When you write a program, you don’t flash it. It’s just a file to copy from one computer to another. Flashing is reserved for installing an operating system when there is no operating system. ssh
has the command “scp
” to copy from one machine to another (there are other possibilities, but this is simple and reliable and fast).
So far as cross compiling CUDA code, and related, someone else will need to answer. However, there is something related to this which is probably confusing: A GPU also has an architecture. For NVIDIA GPUs there is something called “compute capability”. One can compile a CUDA program such that it applies to one or more GPUs, but it is neither ARM (arm64/aarch64) nor Intel (amd64/x86_64). For a Nano, which is Maxwell architecture.

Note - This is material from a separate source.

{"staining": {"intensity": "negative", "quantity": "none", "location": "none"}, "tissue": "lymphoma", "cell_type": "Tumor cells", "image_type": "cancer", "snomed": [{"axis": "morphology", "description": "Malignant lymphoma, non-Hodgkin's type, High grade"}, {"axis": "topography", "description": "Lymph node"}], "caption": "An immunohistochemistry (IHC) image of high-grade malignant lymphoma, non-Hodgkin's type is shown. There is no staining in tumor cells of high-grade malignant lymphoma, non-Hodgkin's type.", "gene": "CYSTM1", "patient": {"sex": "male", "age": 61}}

GPU code is compiled in general by the nvcc
app, and options during compile specify which compute capability to add (and more than one can be specified, e.g., for the Jetson plus one for host PC). For the Nano it is compute capability 5.3, abbreviated as “sm_53
”. Example:
nvcc -gencode arch=compute_53,code=sm_53 ...other content...
(you can have a list of architectures to support, the above is just for a Nano because it is Maxwell architecture)

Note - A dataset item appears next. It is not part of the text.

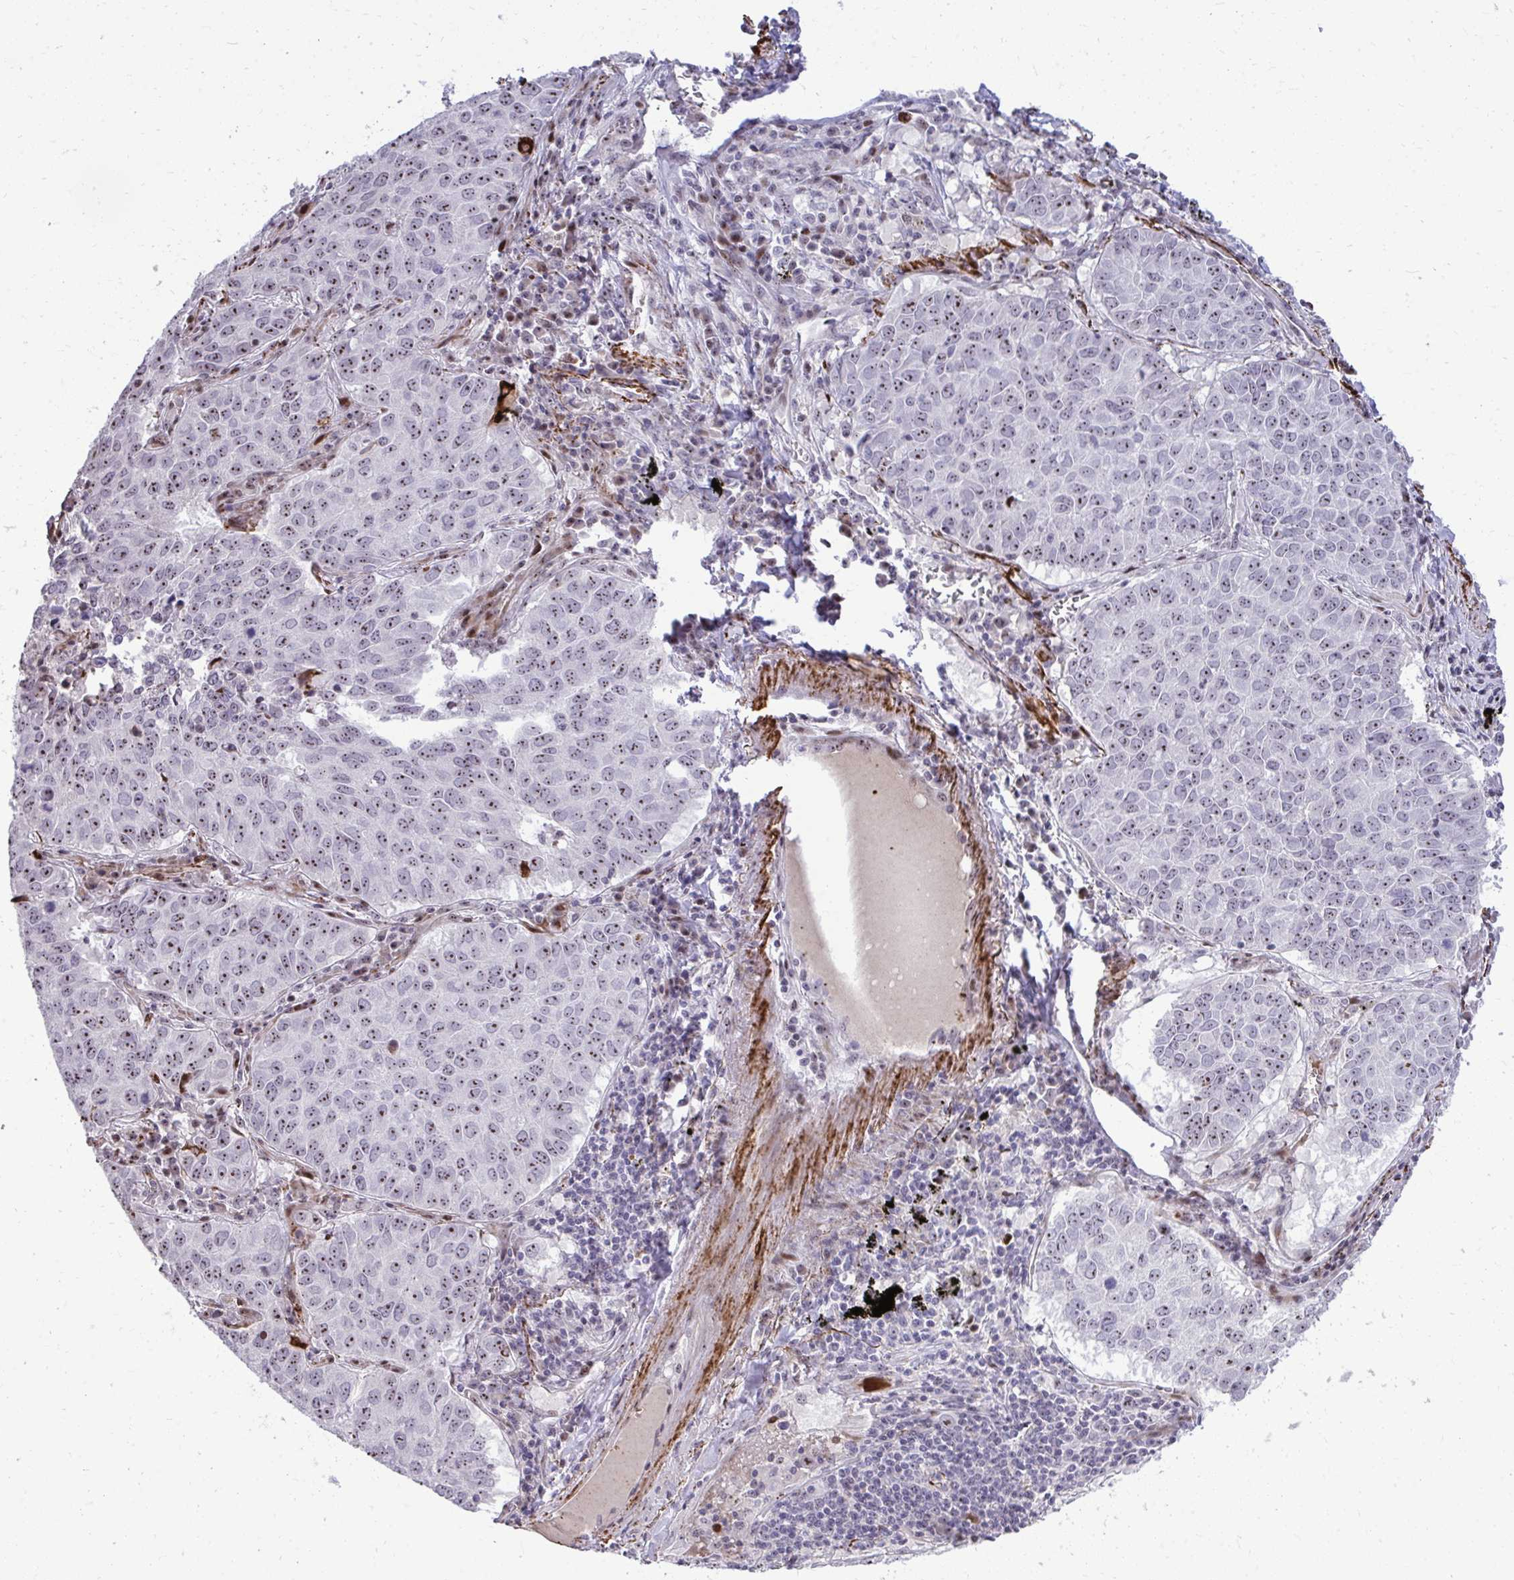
{"staining": {"intensity": "moderate", "quantity": ">75%", "location": "nuclear"}, "tissue": "lung cancer", "cell_type": "Tumor cells", "image_type": "cancer", "snomed": [{"axis": "morphology", "description": "Adenocarcinoma, NOS"}, {"axis": "topography", "description": "Lung"}], "caption": "An image showing moderate nuclear positivity in about >75% of tumor cells in lung cancer (adenocarcinoma), as visualized by brown immunohistochemical staining.", "gene": "DLX4", "patient": {"sex": "female", "age": 50}}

Here is an example Makefile
:
https://forums.developer.nvidia.com/t/tx2-gpu-obsolete-for-pytorch/158330/8
(note how it enables multiple architectures)

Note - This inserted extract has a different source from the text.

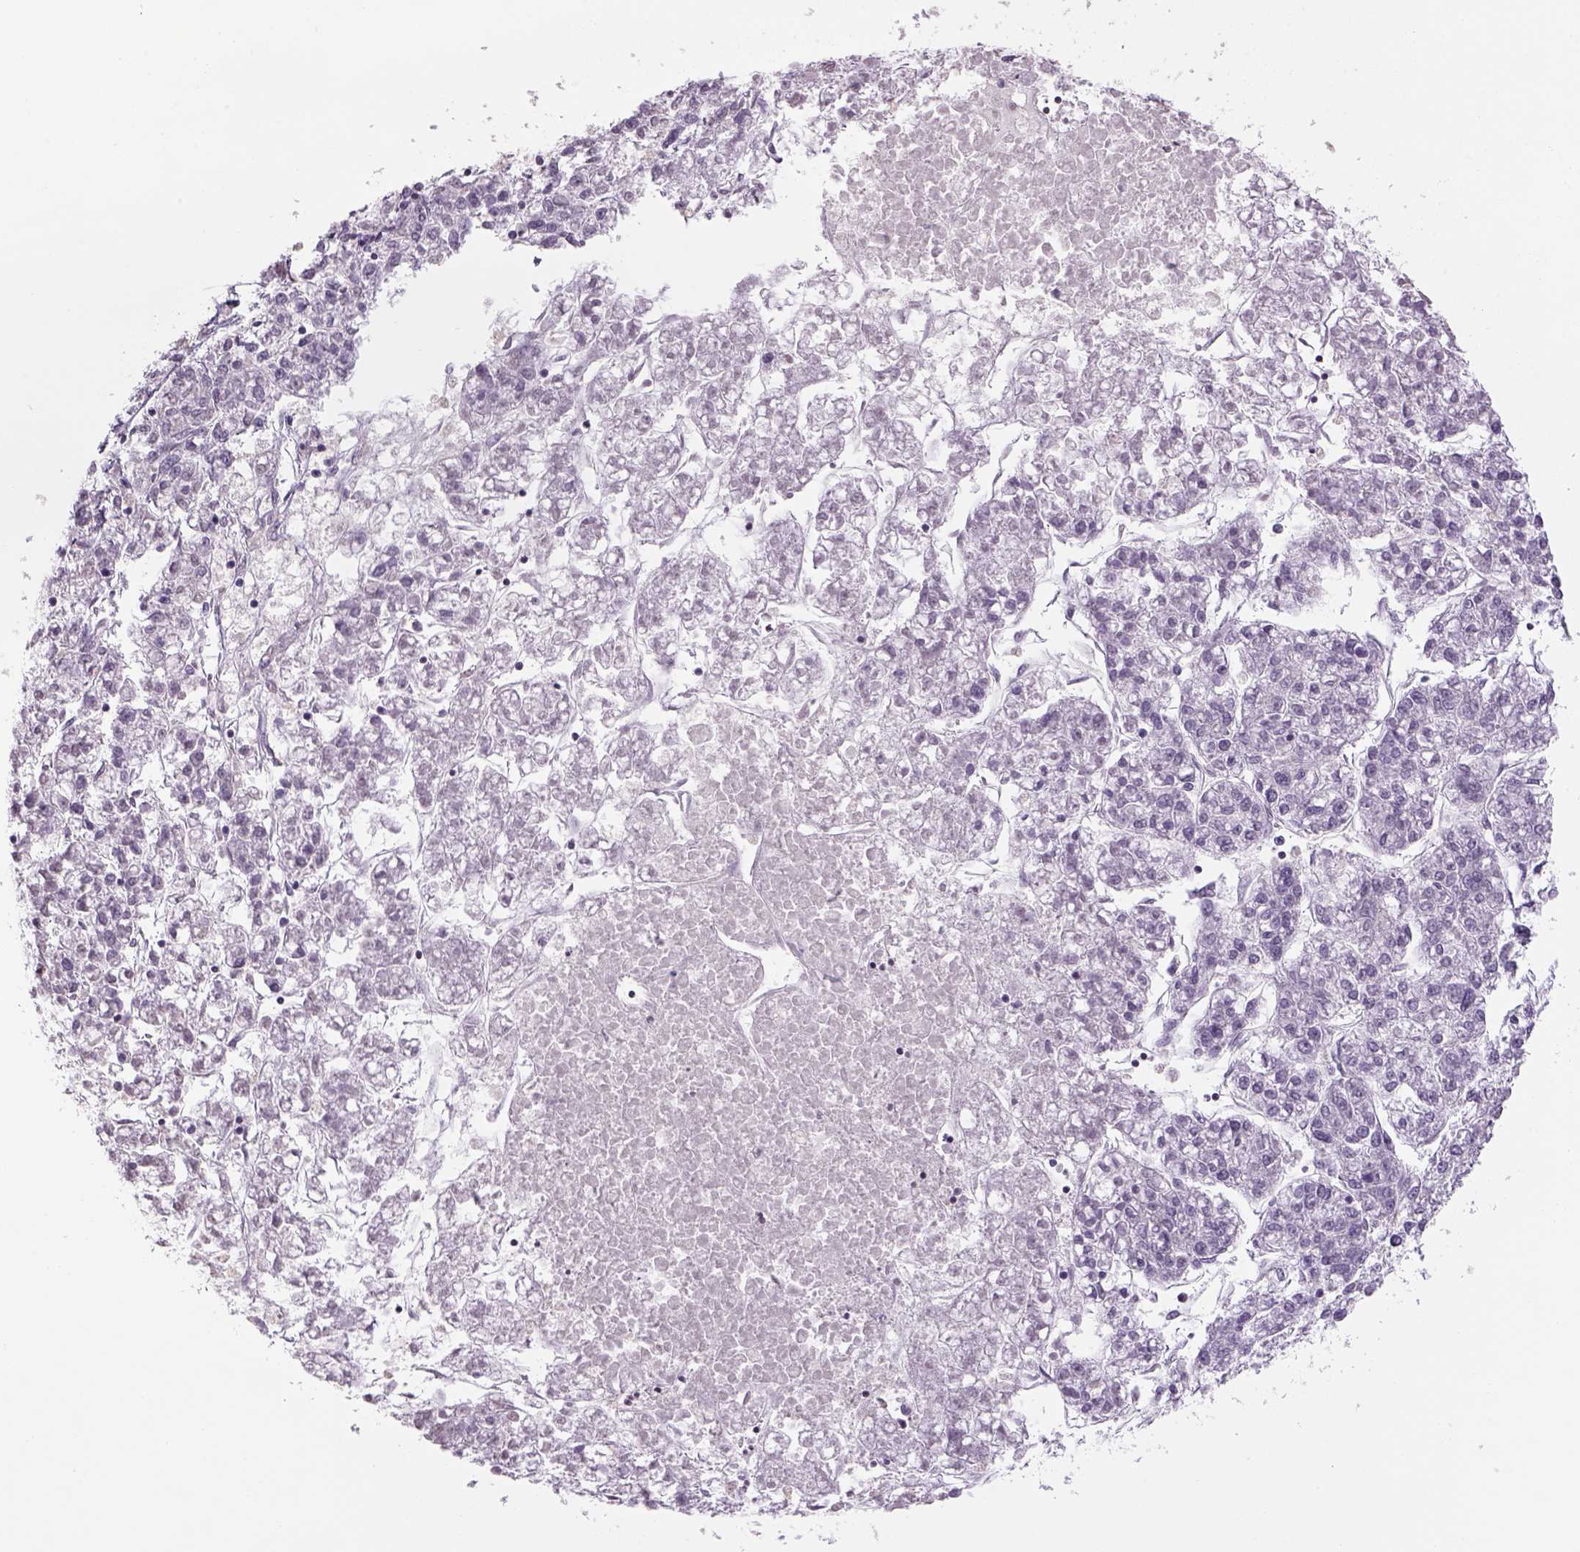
{"staining": {"intensity": "negative", "quantity": "none", "location": "none"}, "tissue": "liver cancer", "cell_type": "Tumor cells", "image_type": "cancer", "snomed": [{"axis": "morphology", "description": "Carcinoma, Hepatocellular, NOS"}, {"axis": "topography", "description": "Liver"}], "caption": "An image of hepatocellular carcinoma (liver) stained for a protein reveals no brown staining in tumor cells. (DAB IHC with hematoxylin counter stain).", "gene": "PRRT1", "patient": {"sex": "male", "age": 56}}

Basically, if you run a user space program, then the part which runs on the CPU must be for that CPU’s architecture, and the same is true for GPU: It is a specialty CPU with its own architecture, and one program can talk to another, or interchange data.
If you want to find software which matches with your Nano, then look first at the L4T release on the Nano with “head -n 1 /etc/nv_tegra_release
”. Then go to the listing of L4T releases here:
https://developer.nvidia.com/linux-tegra
If your release is R32.7.2 (the latest release a Nano works with), then you’d end up here:
https://developer.nvidia.com/embedded/linux-tegra-r3272
Documentation and downloads will work with that release, including the example code which JetPack/SDK Mananger can install on the host PC, along with nvcc
. Note that if you run another release of SDKM, then you can start it like this to see all available releases compatible with SDKM:
sdkmanager --archivedversions
The R32.7.2 “L4T Driver Package (BSP) Sources” has many files in it (you can use command line to view this, or the Ubuntu “ark
” program). One such package is “nvsample_cudaprocess_src.tbz2
”. Or you can use sdkmanager
to directly just install examples on the host PC (you can uncheck installation of anything to the Jetson and just pick for host PC, but if you choose to also install to the Jetson, then you can be sure a number of important items are present for developing on the Jetson and cross compiling on the host PC).
So you have some extra challenges there: Cross compiling CPU code for the Jetson, cross linking to the Jetson (preferably linking to a local PC’s mounted clone of the Jetson), and building the GPU code to the right compute capability.
Someone else can probably give you a better way to start on this than I can.